US Environmental Policy (Part 2)

On his first day in office, President-elect Biden plans to have the US rejoin the Paris climate accord. He has also pledged to sign ten executive orders on his first day in office:

• Requiring aggressive methane pollution limits for new and existing oil and gas operations.

• Using the Federal government procurement system—which spends $500 billion every year—to drive towards 100% clean energy and zero-emissions vehicles.

• Ensuring that all U.S. government installations, buildings, and facilities are more efficient and climate-ready, harnessing the purchasing power and supply chains to drive innovation.

• Reducing greenhouse gas emissions from transportation—the fastest growing source of U.S. climate pollution—by preserving and implementing the existing Clean Air Act, and developing rigorous new fuel economy standards aimed at ensuring 100% of new sales for light- and medium-duty vehicles will be electrified and annual improvements for heavy duty vehicles.

• Doubling down on the liquid fuels of the future, which make agriculture a key part of the solution to climate change. Advanced biofuels are now closer than ever as we begin to build the first plants for biofuels, creating jobs and new solutions to reduce emissions in planes, ocean-going vessels, and more.

• Saving consumers money and reduce emissions through new, aggressive appliance- and building-efficiency standards.

• Committing that every federal infrastructure investment should reduce climate pollution, and require any federal permitting decision to consider the effects of greenhouse gas emissions and climate change.

• Requiring public companies to disclose climate risks and the greenhouse gas emissions in their operations and supply chains.

• Protecting biodiversity, slowing extinction rates and helping leverage natural climate solutions by conserving 30% of America’s lands and waters by 2030.

• Protecting America’s natural treasures by permanently protecting the Arctic National Wildlife Refuge and other areas impacted by President Trump’s attack on federal lands and waters, establishing national parks and monuments that reflect America’s natural heritage, banning new oil and gas permitting on public lands and waters, modifying royalties to account for climate costs, and establishing targeted programs to enhance reforestation and develop renewables on federal lands and waters with the goal of doubling offshore wind by 2030.

According to article in today’s Washington Post:

In a sign of how Biden has already elevated the issue, he discussed the topic with every European head of state with whom he spoke on Tuesday, including the leaders of Britain, France, Germany and Ireland.
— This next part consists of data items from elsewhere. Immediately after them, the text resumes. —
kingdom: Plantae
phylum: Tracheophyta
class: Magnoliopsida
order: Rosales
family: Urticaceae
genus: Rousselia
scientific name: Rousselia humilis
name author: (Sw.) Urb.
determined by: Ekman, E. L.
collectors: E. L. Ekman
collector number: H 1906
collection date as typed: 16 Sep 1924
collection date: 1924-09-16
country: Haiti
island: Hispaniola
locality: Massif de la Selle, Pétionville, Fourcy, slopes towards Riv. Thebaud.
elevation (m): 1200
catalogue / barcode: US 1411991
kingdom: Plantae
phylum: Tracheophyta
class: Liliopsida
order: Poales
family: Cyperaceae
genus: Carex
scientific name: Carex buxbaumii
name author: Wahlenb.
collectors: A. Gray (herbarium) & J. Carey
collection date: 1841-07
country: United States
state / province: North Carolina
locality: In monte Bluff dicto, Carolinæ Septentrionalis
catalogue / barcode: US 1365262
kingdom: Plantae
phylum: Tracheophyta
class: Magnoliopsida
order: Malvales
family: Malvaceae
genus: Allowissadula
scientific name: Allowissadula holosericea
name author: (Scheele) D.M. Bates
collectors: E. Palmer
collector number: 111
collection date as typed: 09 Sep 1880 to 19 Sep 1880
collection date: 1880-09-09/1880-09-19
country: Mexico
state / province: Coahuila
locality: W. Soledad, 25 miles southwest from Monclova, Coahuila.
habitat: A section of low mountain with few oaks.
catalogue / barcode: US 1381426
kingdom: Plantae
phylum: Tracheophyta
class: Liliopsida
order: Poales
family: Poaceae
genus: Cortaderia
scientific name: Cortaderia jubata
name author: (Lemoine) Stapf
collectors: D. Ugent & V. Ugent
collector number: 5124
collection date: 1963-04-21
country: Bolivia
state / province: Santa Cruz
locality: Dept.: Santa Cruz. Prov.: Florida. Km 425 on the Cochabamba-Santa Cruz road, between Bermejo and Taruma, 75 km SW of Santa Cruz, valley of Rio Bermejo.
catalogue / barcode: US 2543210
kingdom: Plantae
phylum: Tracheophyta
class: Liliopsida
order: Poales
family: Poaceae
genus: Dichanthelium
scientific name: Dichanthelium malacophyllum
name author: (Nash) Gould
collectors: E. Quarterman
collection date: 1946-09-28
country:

Biden has started frequently referring to the climate “crisis,” suggesting a heightened level of urgency.

A team of former Obama administration officials and experts have created a 300-page blueprint laying out a holistic approach to the climate while avoiding some of the pitfalls that hampered President Barack Obama, who shared some of the same goals but was unable to enact all of them. Dubbed the Climate 21 Project, it took a year and a half to develop and was delivered recently to Biden’s transition team. The document outlines how the incoming administration could restructure aspects of the government to move faster on global warming.

For more, see:

Climate 21 Project.

2 Responses to US Environmental Policy (Part 2)

  1. Steve Huntsman says:

    I would guess that the Biden administration will also restart the practice of declassifying intelligence data to help assess climate change:

    • D. James Baker and Linda Zall, The Medea program: opening a window into a new Earth science data, Oceanography 33 (2020), 20–31.